How to design a phase I trial of an anticancer botanical

Abstract

Phase I trials are an important part of traditional drug development in oncology. Such trials address two key issues: safety and dose. Currently, there is a dearth of phase I trials of anticancer botanicals. This may result from the apparently widespread view that a history of human use precludes the need for early-phase study. However, the safe use of a botanical by the population at large does not guarantee safety when the botanical is used in combination with other agents in the complex medical setting of oncology. Several cases of unpredictable adverse events have been recorded following the use of botanicals by cancer patients. We propose a simple, robust design for phase I trials of anticancer botanicals. This design incorporates important characteristics of botanical medicines including low toxicity, prior data on a likely safe dose, a limit on the highest dose it is feasible to administer, and the unknown relationship between dose-toxicity and dose-response curves.

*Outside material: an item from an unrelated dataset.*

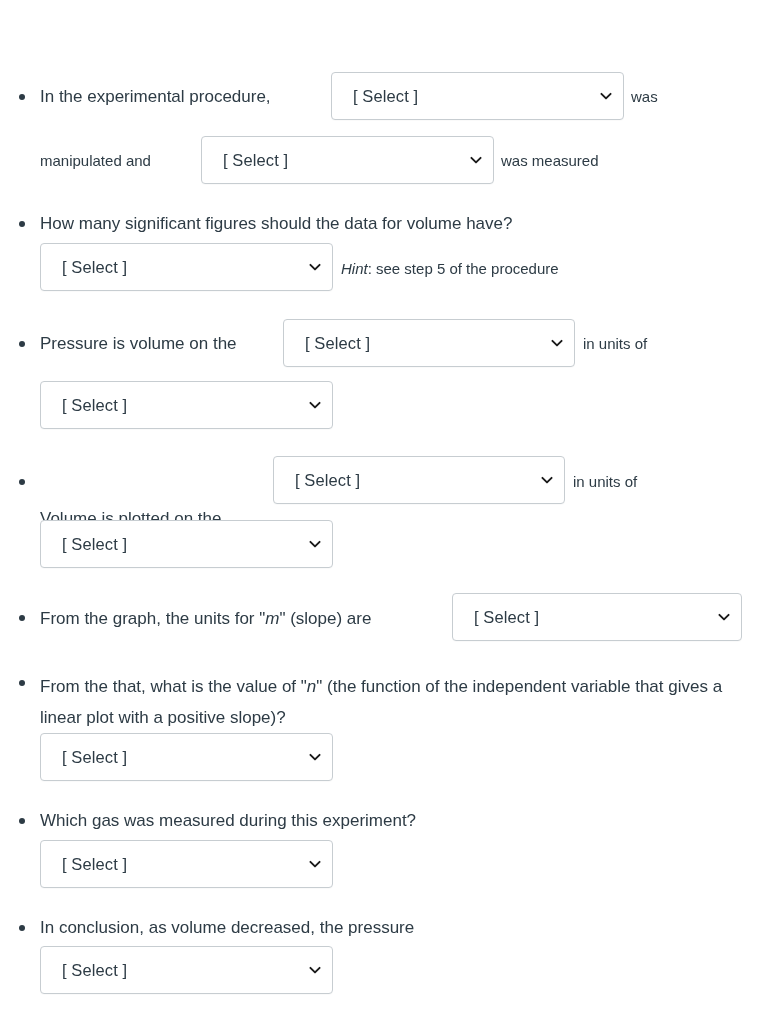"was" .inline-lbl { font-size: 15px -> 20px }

Two principal design features are the use of predetermined dose levels and the direct measurement of a response endpoint such as survival or immunity. This response end point can be used to determine the optimal dose if toxicity is acceptable at all dose levels. Increasing the use of phase I methodology would ensure a more systematic development of botanicals as anticancer agents. This would likely increase the chance that at least one such agent would be proven to extend lives.

Figure 1

Dose-response (solid line) and dose-toxicity (dotted line) curves for a typical cytotoxic drug. The arrows show the maximum tolerated dose (MTD); small reductions in the dose below the MTD lead to large decreases in effectiveness (response).

Figure 2

Results of a typical phase I dose-escalation trial for a chemotherapy agent.

Figure 3

Theoretic dose-response (solid line) and dose-toxicity (dotted line) curves for a low-toxicity agent. The arrows show the maximum tolerated dose (MTD): reductions in the dose below the MTD lead do not have a marked impact on therapeutic effectiveness (response).

Figure 4

Theoretic dose-response (solid line) and dose-toxicity (dotted line) curves for an agent with a “non-monotone” dose response. The arrows show maximum tolerated dose (MTD): the agent is less effective at the MTD than at a lower dose.

Figure 5

Study design for determining whether a botanical affects pharmacokinetics (PK) of a chemotherapy agent.